JCH: From a cursory glance, though there are some classics on your list, you seemed to stray from the traditional Caribbean literary canon (Selvon and Anthony in Trinidad, Lamming and Clarke in Barbados, McKay and Senior and Goodison and Winkler in Jamaica, Edgell in Belize, Jean Rhys in Dominica, Harris and Carter and McDonald in Guyana et al) to what can be termed the newer wave of writers; is this incorrect? If it is correct was it accidental or purpose driven?
AM: My project’s been driven by recommendations from readers around the world, so the list reflects what people have suggested. In general, though, I do tend to choose more contemporary works.
JCH: There are Caribbean countries missing from your list (the USVI, the BVI, Aruba, Curacao, St. Martin and St. Maarten, St. Eustatius, Montserrat, Anguilla, Cayman, Turks and Caicos, Guadeloupe, Martinique, Puerto Rico etc.) – any particular reason?
AM: My list of 196 countries is made up of all UN-recognised states plus Taiwan (which used to be a UN member), so it doesn’t include Caribbean nations that are not in this category. However, I am including one extra book in the project from the ‘Rest of the World’, to represent all territories not on the main list. This was voted for from a shortlist of nominated books by visitors to the blog. As you can see on the site, some books from other Caribbean places made the longlist. The winning ‘Rest of the World’ book will be revealed in the penultimate post of the year.
JCH: Did you find any common thread in the Caribbean lit that you read?

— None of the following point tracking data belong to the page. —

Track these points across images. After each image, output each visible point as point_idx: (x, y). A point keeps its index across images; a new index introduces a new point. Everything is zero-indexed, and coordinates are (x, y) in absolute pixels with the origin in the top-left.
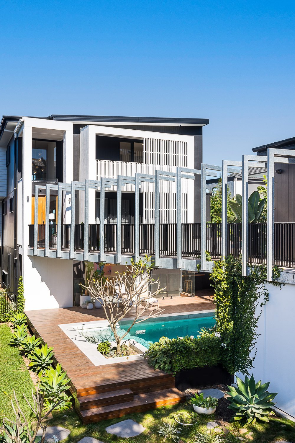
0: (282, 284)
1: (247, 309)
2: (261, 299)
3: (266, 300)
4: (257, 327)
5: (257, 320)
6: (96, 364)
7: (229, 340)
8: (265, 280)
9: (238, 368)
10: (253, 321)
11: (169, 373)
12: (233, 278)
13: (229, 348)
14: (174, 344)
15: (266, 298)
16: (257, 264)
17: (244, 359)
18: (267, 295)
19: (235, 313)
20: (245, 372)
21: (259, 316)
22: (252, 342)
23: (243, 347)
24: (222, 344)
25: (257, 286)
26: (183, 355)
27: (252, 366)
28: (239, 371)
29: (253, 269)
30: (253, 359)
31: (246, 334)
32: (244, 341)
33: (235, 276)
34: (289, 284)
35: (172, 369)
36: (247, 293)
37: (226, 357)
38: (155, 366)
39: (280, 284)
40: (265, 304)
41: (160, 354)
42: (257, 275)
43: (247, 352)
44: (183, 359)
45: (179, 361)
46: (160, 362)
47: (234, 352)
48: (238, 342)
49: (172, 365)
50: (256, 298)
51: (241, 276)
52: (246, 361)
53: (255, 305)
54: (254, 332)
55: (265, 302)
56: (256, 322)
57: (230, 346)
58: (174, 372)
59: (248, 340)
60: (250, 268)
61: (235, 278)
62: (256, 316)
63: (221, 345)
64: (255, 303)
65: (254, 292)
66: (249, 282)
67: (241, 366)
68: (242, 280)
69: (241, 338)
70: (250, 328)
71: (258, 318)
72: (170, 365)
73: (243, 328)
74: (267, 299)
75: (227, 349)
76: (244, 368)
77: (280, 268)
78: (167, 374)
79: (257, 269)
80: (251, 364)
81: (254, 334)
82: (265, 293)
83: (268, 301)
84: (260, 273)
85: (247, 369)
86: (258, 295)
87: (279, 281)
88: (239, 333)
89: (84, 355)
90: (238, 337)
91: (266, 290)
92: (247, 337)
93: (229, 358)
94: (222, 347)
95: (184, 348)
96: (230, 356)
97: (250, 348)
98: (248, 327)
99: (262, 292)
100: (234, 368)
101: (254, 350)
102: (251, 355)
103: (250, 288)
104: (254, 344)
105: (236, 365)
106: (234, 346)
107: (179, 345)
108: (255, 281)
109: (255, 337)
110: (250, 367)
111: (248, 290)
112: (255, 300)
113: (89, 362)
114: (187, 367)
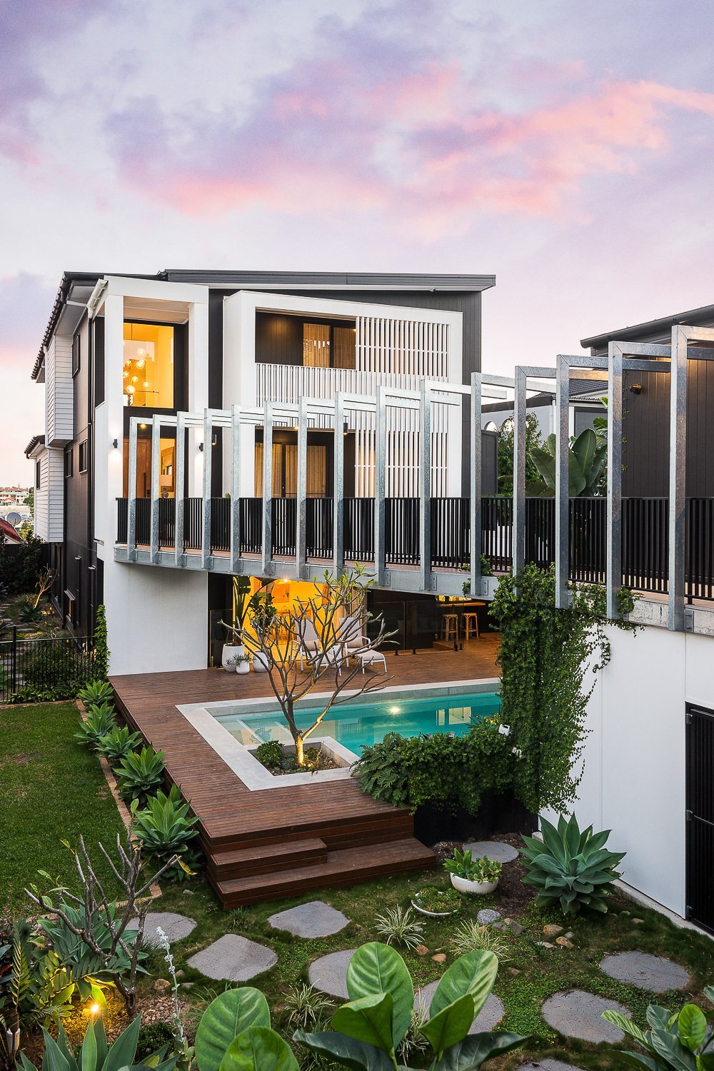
0: (637, 625)
1: (565, 676)
2: (594, 657)
3: (605, 659)
4: (586, 714)
5: (586, 701)
6: (252, 787)
7: (527, 740)
8: (601, 618)
9: (546, 800)
10: (577, 702)
11: (403, 808)
12: (537, 613)
13: (529, 757)
14: (413, 748)
15: (605, 654)
16: (586, 584)
17: (558, 782)
18: (607, 649)
19: (540, 685)
20: (560, 809)
21: (590, 693)
22: (576, 746)
23: (557, 755)
24: (514, 750)
25: (585, 629)
26: (432, 770)
27: (576, 797)
28: (549, 805)
29: (578, 594)
30: (578, 781)
31: (563, 729)
32: (558, 745)
33: (541, 607)
34: (652, 626)
35: (407, 801)
36: (565, 643)
37: (522, 777)
38: (372, 792)
39: (634, 625)
40: (602, 667)
41: (384, 767)
42: (585, 607)
43: (566, 767)
44: (432, 778)
45: (423, 783)
46: (383, 785)
47: (538, 766)
48: (547, 745)
49: (408, 792)
50: (584, 655)
51: (552, 607)
52: (562, 784)
53: (583, 669)
54: (579, 724)
55: (603, 662)
56: (583, 705)
57: (531, 754)
58: (412, 805)
59: (567, 742)
60: (571, 592)
61: (541, 613)
62: (584, 691)
63: (510, 752)
64: (583, 665)
65: (580, 641)
66: (570, 621)
67: (552, 795)
68: (554, 616)
69: (553, 737)
70: (572, 716)
71: (589, 697)
72: (405, 792)
73: (557, 716)
74: (608, 657)
75: (524, 760)
76: (559, 800)
77: (633, 591)
78: (398, 809)
79: (587, 594)
80: (573, 792)
81: (580, 729)
82: (603, 644)
83: (609, 660)
84: (592, 602)
85: (565, 801)
86: (589, 647)
87: (631, 619)
88: (550, 726)
89: (227, 769)
90: (547, 735)
91: (604, 637)
92: (564, 735)
93: (528, 779)
94: (514, 754)
95: (433, 755)
96: (531, 774)
97: (571, 759)
98: (567, 715)
99: (597, 643)
100: (539, 800)
101: (580, 762)
102: (573, 773)
103: (573, 633)
104: (579, 751)
105: (542, 793)
106: (539, 753)
107: (423, 750)
108: (582, 620)
109: (582, 735)
110: (570, 797)
111: (566, 639)
112: (582, 658)
113: (237, 781)
114: (439, 795)
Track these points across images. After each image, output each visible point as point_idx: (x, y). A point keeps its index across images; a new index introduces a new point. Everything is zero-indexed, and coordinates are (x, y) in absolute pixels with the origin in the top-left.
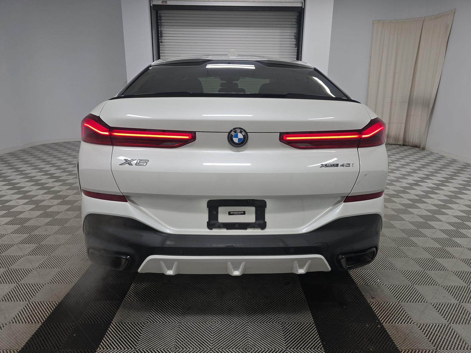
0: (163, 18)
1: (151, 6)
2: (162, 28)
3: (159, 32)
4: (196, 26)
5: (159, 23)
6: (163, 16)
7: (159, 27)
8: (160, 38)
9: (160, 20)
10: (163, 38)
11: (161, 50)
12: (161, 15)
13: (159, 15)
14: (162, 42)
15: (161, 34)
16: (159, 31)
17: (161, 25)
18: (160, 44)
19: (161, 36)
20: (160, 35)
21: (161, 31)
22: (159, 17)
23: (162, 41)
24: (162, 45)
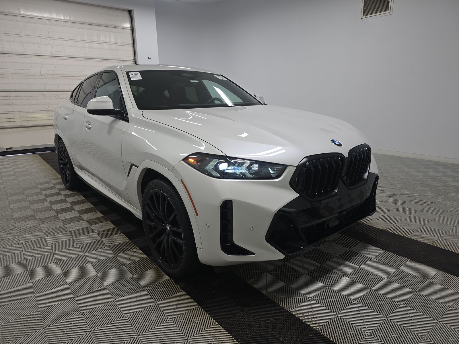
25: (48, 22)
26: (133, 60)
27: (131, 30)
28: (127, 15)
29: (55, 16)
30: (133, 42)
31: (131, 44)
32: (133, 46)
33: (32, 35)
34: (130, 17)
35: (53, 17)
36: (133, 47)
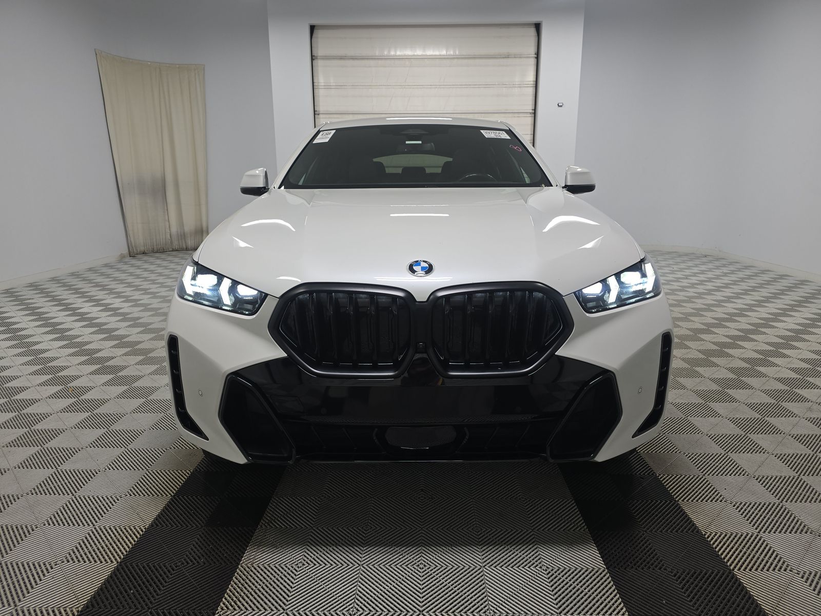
25: (407, 62)
26: (531, 111)
27: (536, 58)
28: (533, 31)
29: (419, 52)
30: (535, 80)
31: (532, 83)
32: (535, 86)
33: (385, 84)
34: (537, 35)
35: (415, 54)
36: (535, 88)
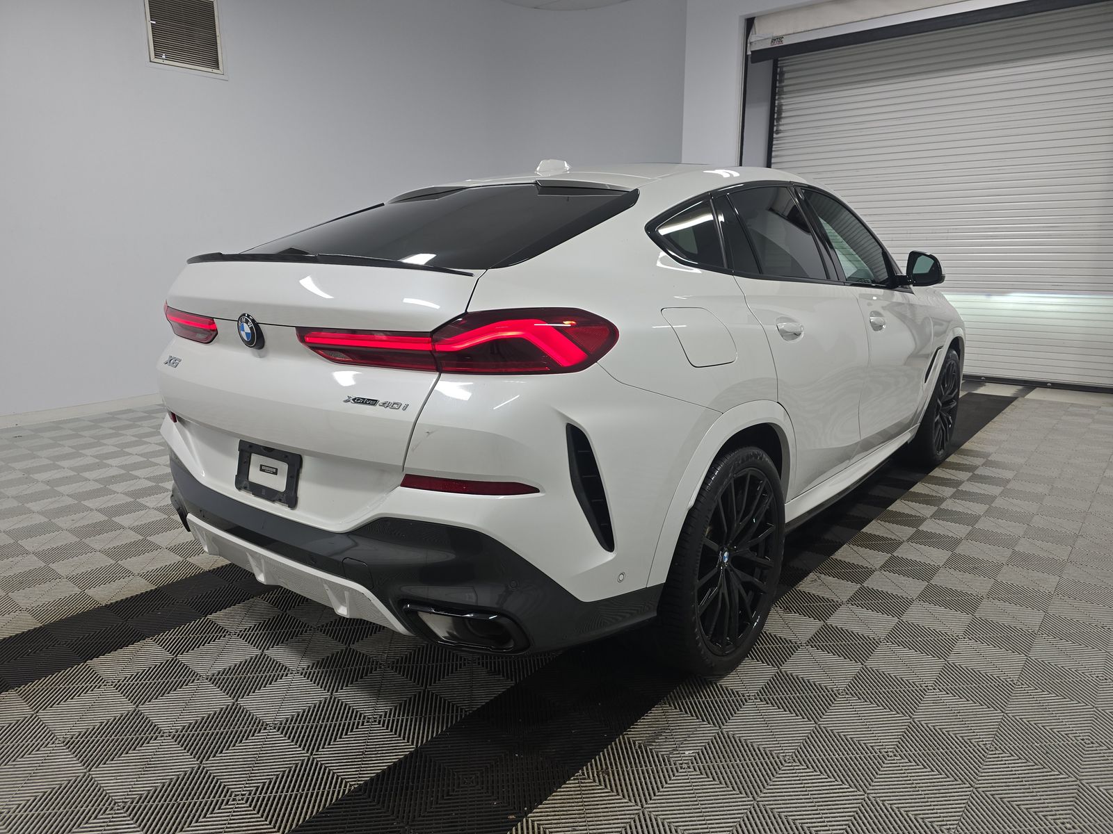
0: (786, 76)
1: (747, 56)
2: (783, 98)
3: (776, 109)
4: (856, 82)
5: (777, 89)
6: (788, 72)
7: (777, 97)
8: (775, 124)
9: (781, 81)
10: (783, 121)
11: (775, 151)
12: (785, 69)
13: (779, 70)
14: (778, 132)
15: (780, 112)
16: (775, 106)
17: (781, 93)
18: (775, 136)
19: (779, 119)
20: (775, 117)
21: (780, 106)
22: (778, 76)
23: (781, 128)
24: (778, 139)
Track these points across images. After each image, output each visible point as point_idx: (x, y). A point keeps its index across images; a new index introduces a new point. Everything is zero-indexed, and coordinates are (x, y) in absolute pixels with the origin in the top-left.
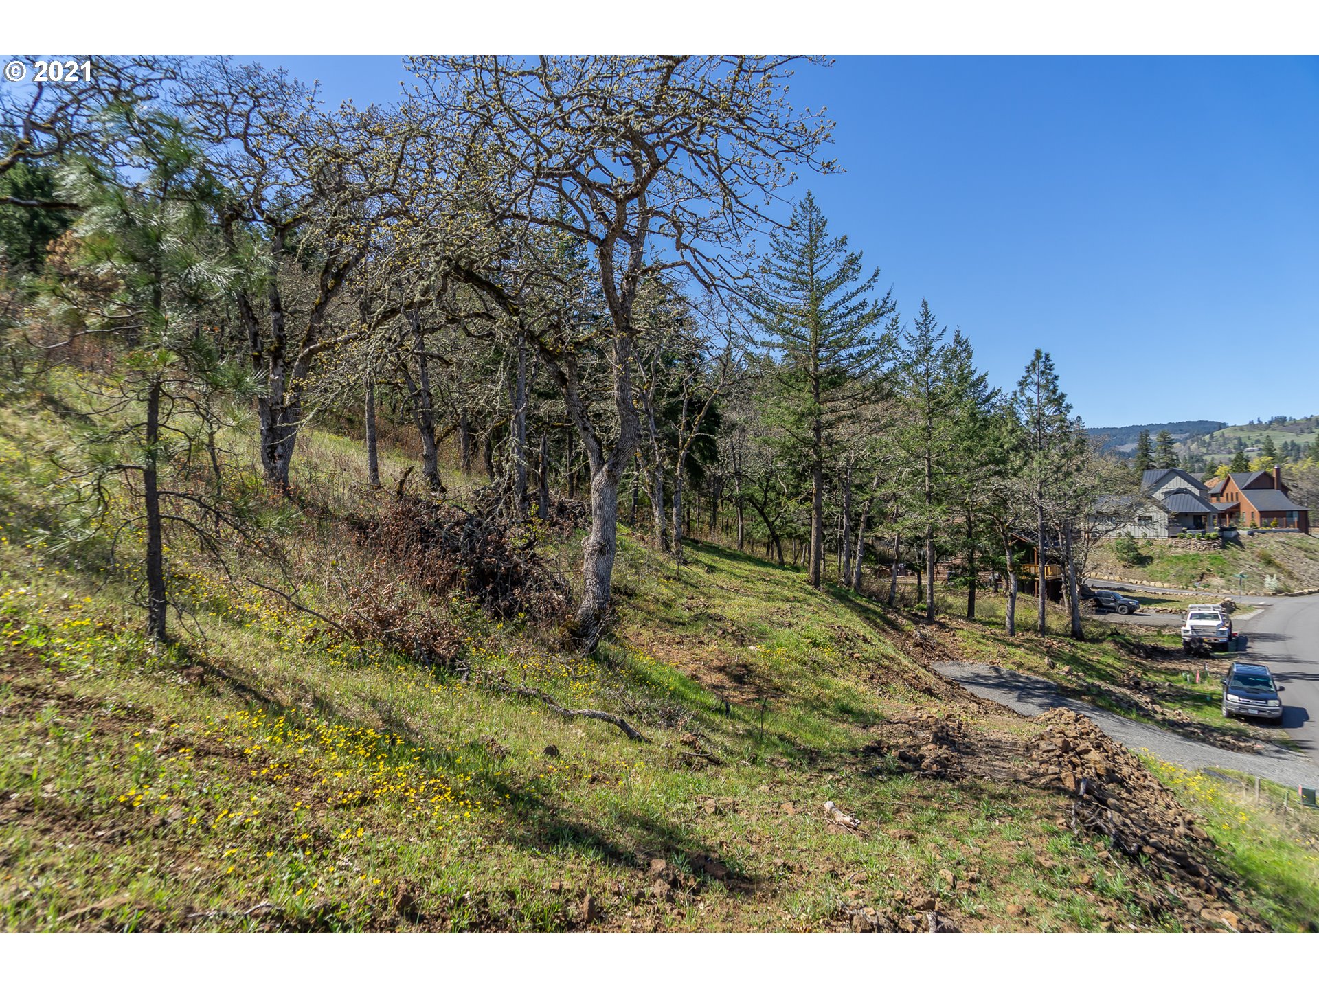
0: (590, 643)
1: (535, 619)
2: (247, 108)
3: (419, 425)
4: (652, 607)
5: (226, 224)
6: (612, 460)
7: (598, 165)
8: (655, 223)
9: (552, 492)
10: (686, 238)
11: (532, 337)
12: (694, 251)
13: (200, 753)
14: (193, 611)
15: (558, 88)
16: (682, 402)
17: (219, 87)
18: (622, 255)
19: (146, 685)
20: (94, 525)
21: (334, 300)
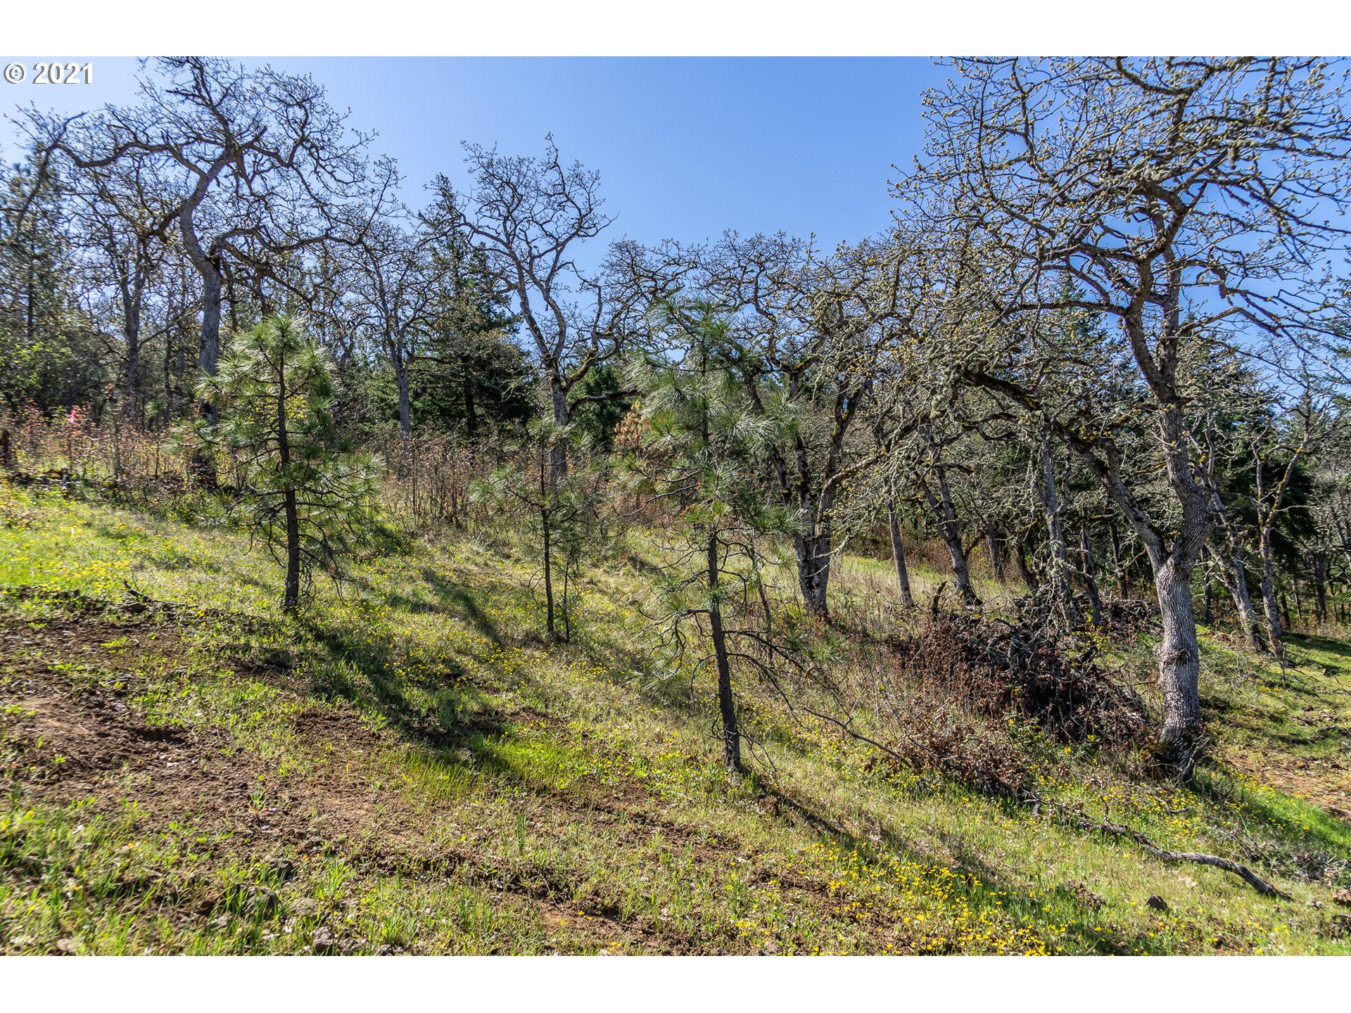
0: (1182, 770)
1: (1108, 742)
2: (754, 275)
3: (946, 538)
4: (1255, 722)
5: (749, 380)
6: (1178, 551)
7: (1107, 230)
8: (1188, 274)
9: (1102, 593)
10: (1231, 282)
11: (1060, 429)
12: (1244, 294)
13: (786, 885)
14: (761, 742)
15: (1049, 166)
16: (1253, 470)
17: (730, 264)
18: (1153, 320)
19: (731, 813)
20: (676, 664)
21: (849, 429)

JCH: You might be interested to know that a fair amount of Caribbean readers have probably read books from the US and the UK more than what Caribbean books they’ve read. There are many reasons for this, including our history of colonialism, limited publishing opportunities for writers and access to regional books for readers not to mention books going out of print, and the sheer pervasiveness of American culture. Does that surprise you? I suspect it doesn’t since you mentioned several times how difficult it was to find books from this or that Caribbean country? Given what you’ve read, if you had the ear of the international publishing industry what would you say to them about the potential of Caribbean literature.
AM: No, it doesn’t surprise me. As I mentioned, the lack of published Caribbean literature in decades gone by is a theme in Vahni Capildeo’s memoir. The situation does seem to be changing with the rise of more literary festivals and publishing houses dedicated to Caribbean, which is a good thing. This will help the next generation of writers to develop their talents and reach more people around the world. There is certainly no lack of stories to tell and publishers looking for fresh voices will find plenty of them in the region.